LNG 105 (3) | Hungarian for Beginners

This course is offered for students who want to acquire a basic command of the Hungarian language which would help them to obtain simple information and to express their requests and/or messages in a simple form. The course is also recommended for students who need only so-called “survival Hungarian”.


ART 300 (3) | Contemporary Literature, Film, Visual Arts in Hungary

The aim of the course is to present how recent history of Hungary is reflected in literature, film and visual arts. The course offers an overview of the 20th century history of Hungary, as well as looking for traces of history in the urban spaces of Budapest by visiting important locations and intriguing institutions and discussing contemporary issues and critical societal visions.

HIS 352 (3) (Spring only) | Film and History

This course is designed as a general survey of the history of Central Europe in the 20th century to enable as well as trends and events in Hungary. Special attention will be paid to visual representation and to understanding historical events, trends and personalities through film analysis.

PROBLEM A: Extract the passage of the course descriptions from "This course is designed" to "through film analysis.".
PROBLEM B: Continue the Hungarian course descriptions from the point where they end.
The rows below were taken from a separate source.

Limb landmark coordinates:
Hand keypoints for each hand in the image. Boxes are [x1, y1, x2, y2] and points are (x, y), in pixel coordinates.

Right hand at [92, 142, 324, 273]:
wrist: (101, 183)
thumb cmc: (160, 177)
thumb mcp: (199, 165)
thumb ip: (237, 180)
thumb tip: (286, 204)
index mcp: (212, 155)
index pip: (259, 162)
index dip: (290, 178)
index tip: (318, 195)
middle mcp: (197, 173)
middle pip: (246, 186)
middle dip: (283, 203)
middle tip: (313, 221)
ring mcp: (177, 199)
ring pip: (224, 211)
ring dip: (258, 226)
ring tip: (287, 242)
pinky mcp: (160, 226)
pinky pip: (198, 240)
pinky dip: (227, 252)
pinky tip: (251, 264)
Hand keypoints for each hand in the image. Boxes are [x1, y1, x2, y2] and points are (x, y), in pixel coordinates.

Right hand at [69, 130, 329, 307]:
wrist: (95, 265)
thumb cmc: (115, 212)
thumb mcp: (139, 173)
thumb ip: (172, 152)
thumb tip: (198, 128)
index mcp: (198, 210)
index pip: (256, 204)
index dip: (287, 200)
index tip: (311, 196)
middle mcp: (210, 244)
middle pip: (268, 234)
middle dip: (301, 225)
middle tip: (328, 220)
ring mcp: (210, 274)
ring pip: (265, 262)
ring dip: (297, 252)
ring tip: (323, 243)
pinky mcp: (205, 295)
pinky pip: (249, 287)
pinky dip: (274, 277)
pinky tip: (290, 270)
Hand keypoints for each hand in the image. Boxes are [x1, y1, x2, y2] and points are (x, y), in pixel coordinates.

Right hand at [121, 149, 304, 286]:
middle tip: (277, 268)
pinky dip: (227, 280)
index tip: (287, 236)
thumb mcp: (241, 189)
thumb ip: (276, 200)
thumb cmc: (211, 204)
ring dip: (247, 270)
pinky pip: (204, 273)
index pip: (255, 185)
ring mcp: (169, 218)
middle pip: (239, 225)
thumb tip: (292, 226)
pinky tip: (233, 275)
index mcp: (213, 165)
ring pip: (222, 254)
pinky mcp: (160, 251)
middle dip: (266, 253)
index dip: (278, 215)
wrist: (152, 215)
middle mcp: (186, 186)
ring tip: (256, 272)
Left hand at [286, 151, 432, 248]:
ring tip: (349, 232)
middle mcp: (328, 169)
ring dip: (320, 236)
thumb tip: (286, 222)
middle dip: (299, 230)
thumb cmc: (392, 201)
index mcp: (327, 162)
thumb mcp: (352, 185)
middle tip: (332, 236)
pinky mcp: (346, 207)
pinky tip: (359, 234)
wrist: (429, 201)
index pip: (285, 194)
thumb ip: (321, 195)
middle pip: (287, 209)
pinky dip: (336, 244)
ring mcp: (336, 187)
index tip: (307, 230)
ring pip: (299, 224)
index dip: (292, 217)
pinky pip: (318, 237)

RESPONSE AREA A:
This course is designed as a general survey of the history of Central Europe in the 20th century to enable as well as trends and events in Hungary. Special attention will be paid to visual representation and to understanding historical events, trends and personalities through film analysis.

RESPONSE AREA B:
HIS 445 (3) | History of Modern Europe

This course aims to provide an overview of the history of twentieth century Europe. A focus will be on Central Europe, in particular Hungary, and on the way how major West European states and the superpowers influenced and shaped political and economic developments in Central and East Central Europe, transition from communism and integration with Europe.

Business, Marketing and Management

BUS 435 (3) | Business Enterprise - Start-up to SME

This course covers the characteristics students would need to develop to be successful in business and how new or existing businesses generate their product or service ideas and test them through market research.

BUS 436 (3) | SME Marketing

Students in this course will study and understand marketing theory and practice, and learn how to apply their marketing knowledge and skills to real life problem solving situations by creating marketing action plans for SME organizations.

BUS 439 (3) (Spring only) | Business Policy and Strategy

The course will teach strategic management process as an objective, logical, systematic approach for making major decisions in an organization. The students will be exposed to subjects such as choosing intuitive and analytic approaches to decision-making and managers’ strategic-management analyses at all levels of an institution.

BUS 498 (3) | Business Ethics

The course will familiarize students with basic philosophical concepts and principles of ethics; understand and analyze the ethical dimensions of everyday business practices and help students become more aware of their own moral beliefs as well as the beliefs of others.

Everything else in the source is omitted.